Mirrors have another side to them
too
Indeed, some of us can spend inordinate time before mirrors, panel
beating and re-imagining our visage. When speaking at our Adelaide
conference about the place of sin in the first week of the Spiritual
Exercises, Monty Williams quipped, ‘for Ignatius, narcissism was the huge
sin’.
In mythology, Narcissus was the young man who fell in love with and became captivated by his own image reflected in a lake. That great saint, Teresa of Avila, once remarked that ‘it is absurd to think that we can enter heaven without first entering our own souls—without getting to know ourselves’. And if you want to know why we do not reach the intimacy of walking with the Lord in the cool of the evening, it is because we are unwilling to see ourselves as we are.

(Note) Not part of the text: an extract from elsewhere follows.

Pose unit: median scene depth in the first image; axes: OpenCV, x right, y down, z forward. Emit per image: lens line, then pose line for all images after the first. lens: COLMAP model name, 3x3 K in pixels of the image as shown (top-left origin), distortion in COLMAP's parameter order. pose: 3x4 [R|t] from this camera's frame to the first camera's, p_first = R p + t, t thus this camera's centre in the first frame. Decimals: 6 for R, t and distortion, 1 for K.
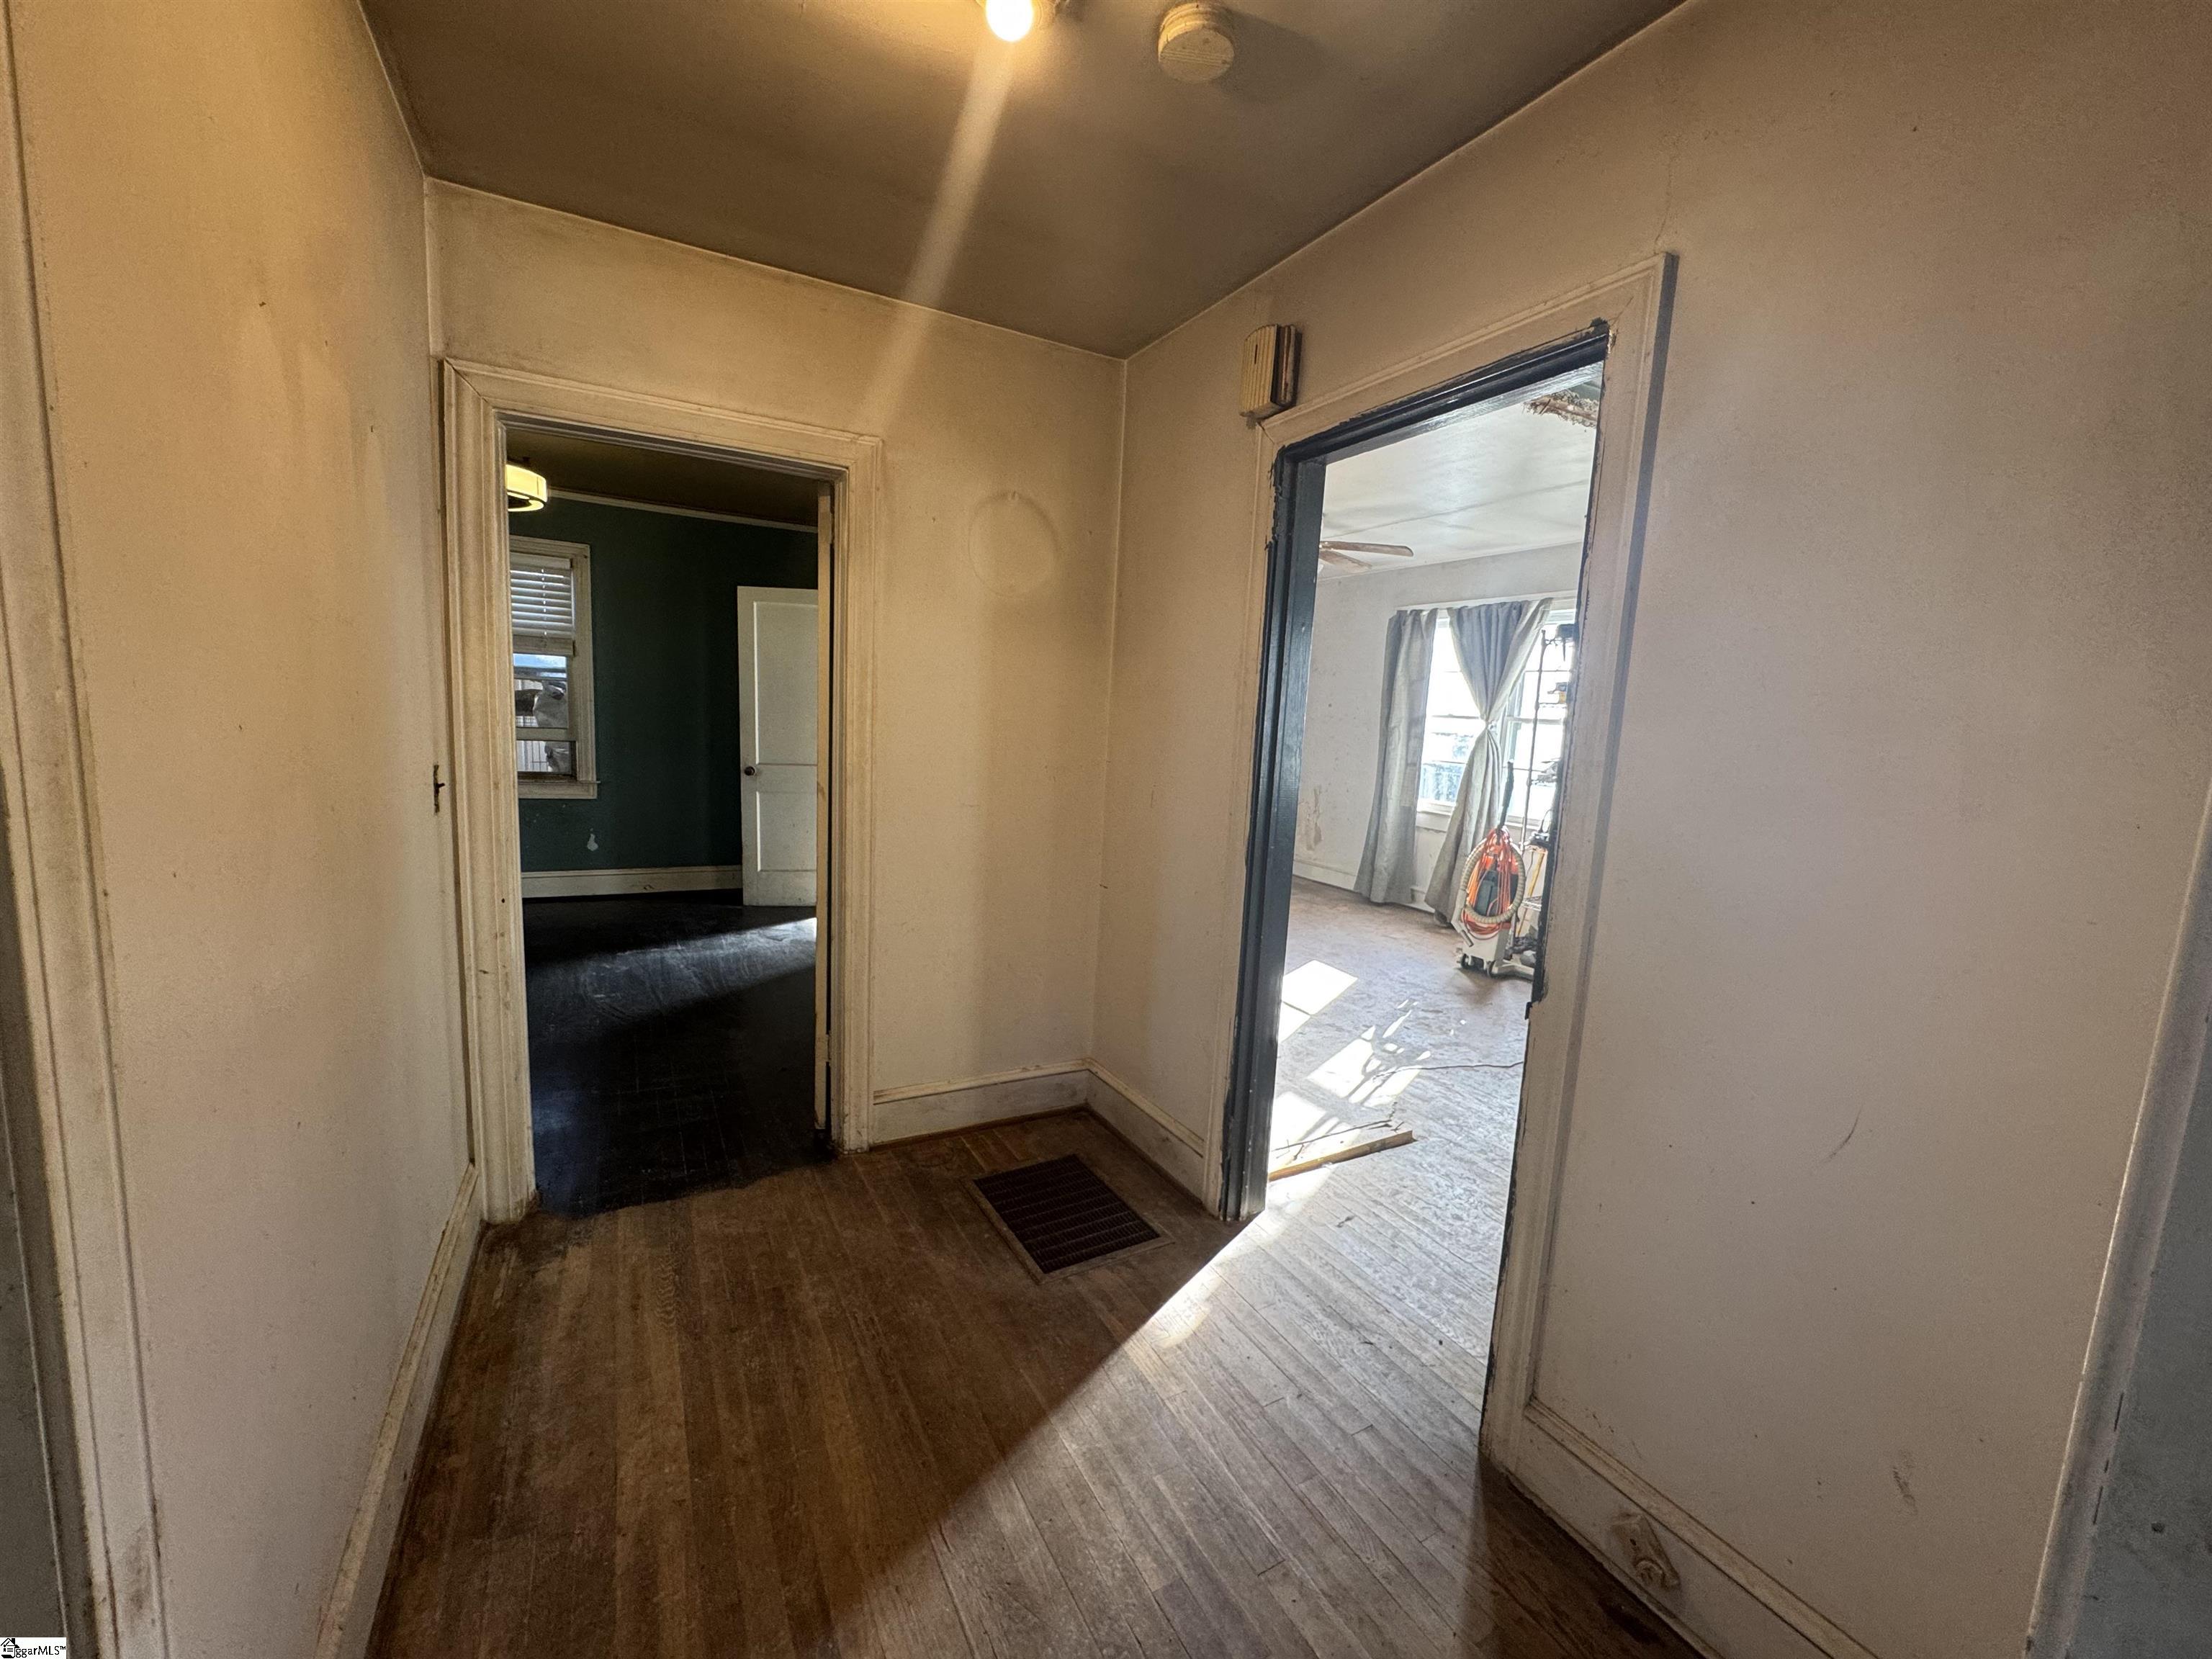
lens RADIAL K [[880.1, 0, 1106.0], [0, 880.1, 829.5], [0, 0, 1]] dist [0.002826, 0.000412]
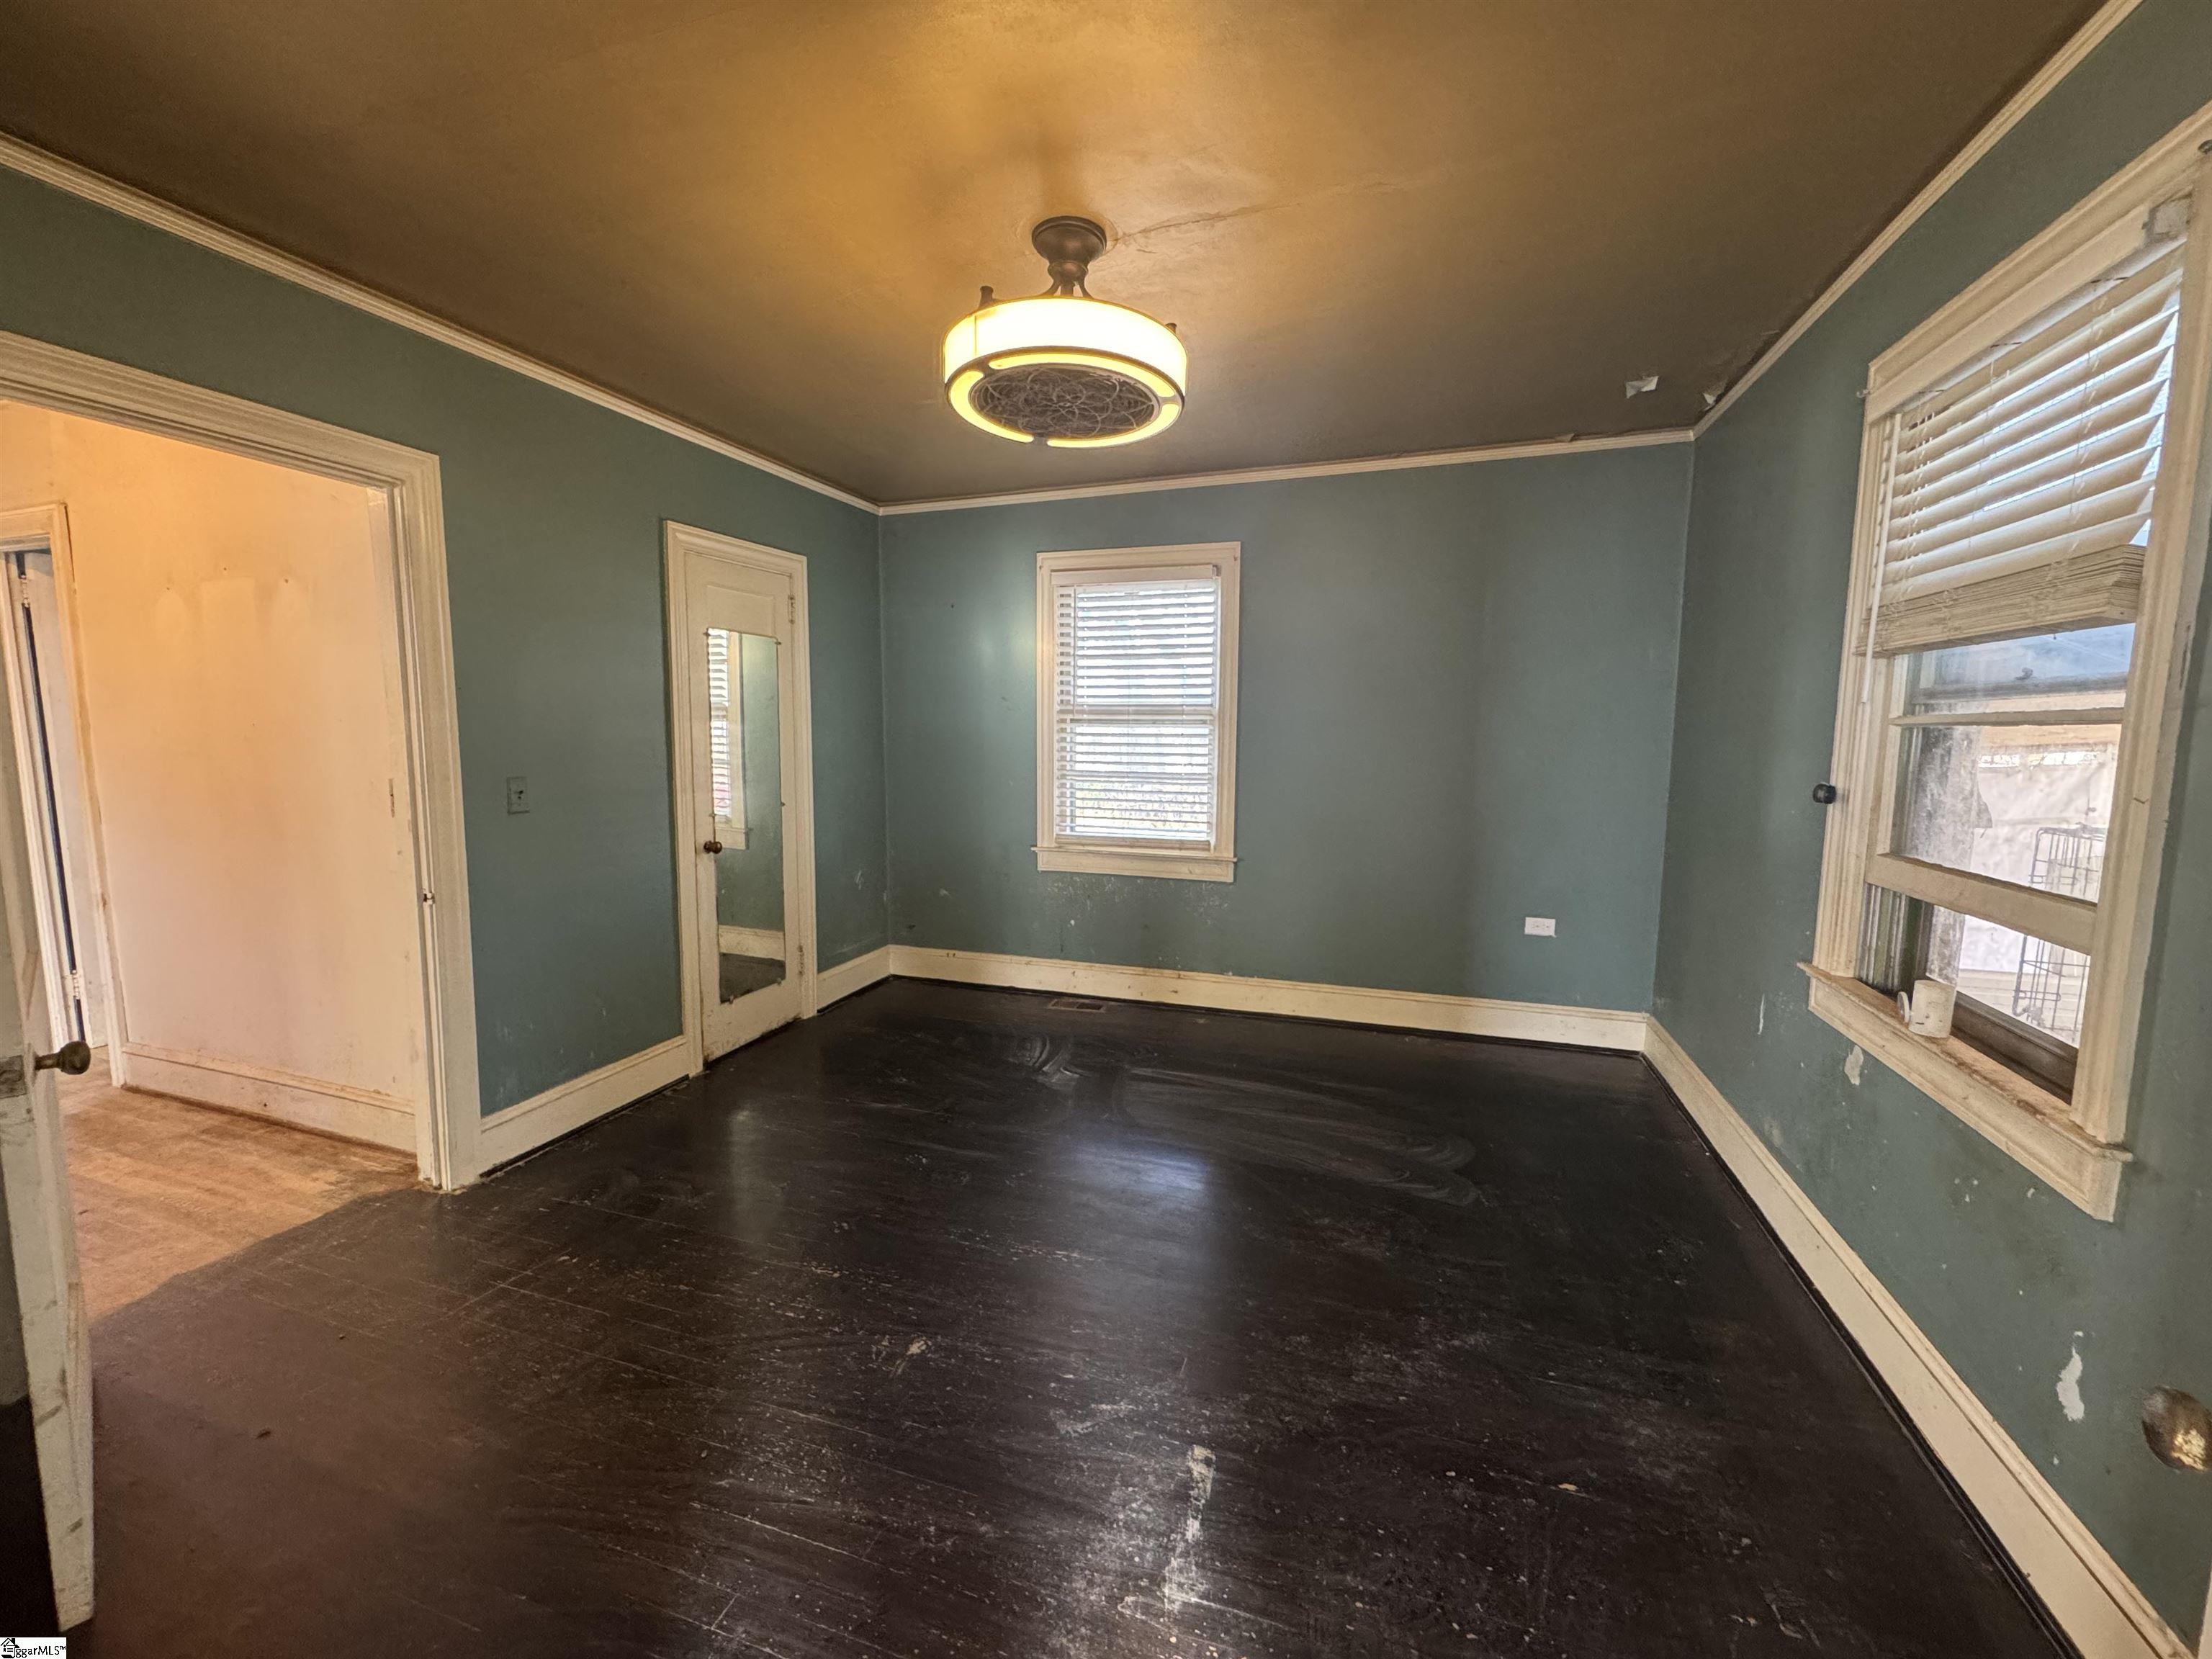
lens RADIAL K [[880.1, 0, 1106.0], [0, 880.1, 829.5], [0, 0, 1]] dist [0.002826, 0.000412]
pose [[-0.739904, 0.021054, -0.672383, -0.600157], [-0.134001, 0.974867, 0.177983, -0.363381], [0.659231, 0.221790, -0.718487, 2.499054]]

This is not a very popular idea in our post-modernist age of image, where spin predominates over substance, and where style—even lifestyle—is more important than searching for the truth. To quote an excellent newsletter article by the Dean of Students at Brisbane Girls Grammar School in June last year, ours is a ‘culture where narcissism has been repackaged and sold as normal’. We need constantly to return to those words in Samuel: ‘We look at the outward appearance, but the Lord looks at the heart’ (1 Samuel 16:7).
While inordinate use of the mirror might reveal a preoccupation with self-image, nonetheless all of us need a strong self-picture, a healthy self-esteem. After all, the Gospel enjoins us to love our neighbour as ourselves. Yet have we gone overboard on self-esteem? Is this the narcissism which, according to Monty Williams, Ignatius saw as ‘the huge sin’? Should we be focusing more on self-respect rather than self-esteem?
One thing is clear.
If self-esteem flows from a heartfelt knowledge of how much we are loved by God, it will not be the selfish narcissism, ‘the huge sin’ abhorred by St Ignatius. After all, we are told in Genesis 1:26 that we are a mirror, an ‘image of God’. That is our true spiritual identity.
Indeed, we need to hear again and again on our pilgrim’s journey those enchanting words of Isaiah: ‘You are precious in my eyes. You are honoured and I love you’ (Isaiah 43:4). That is our true mirror.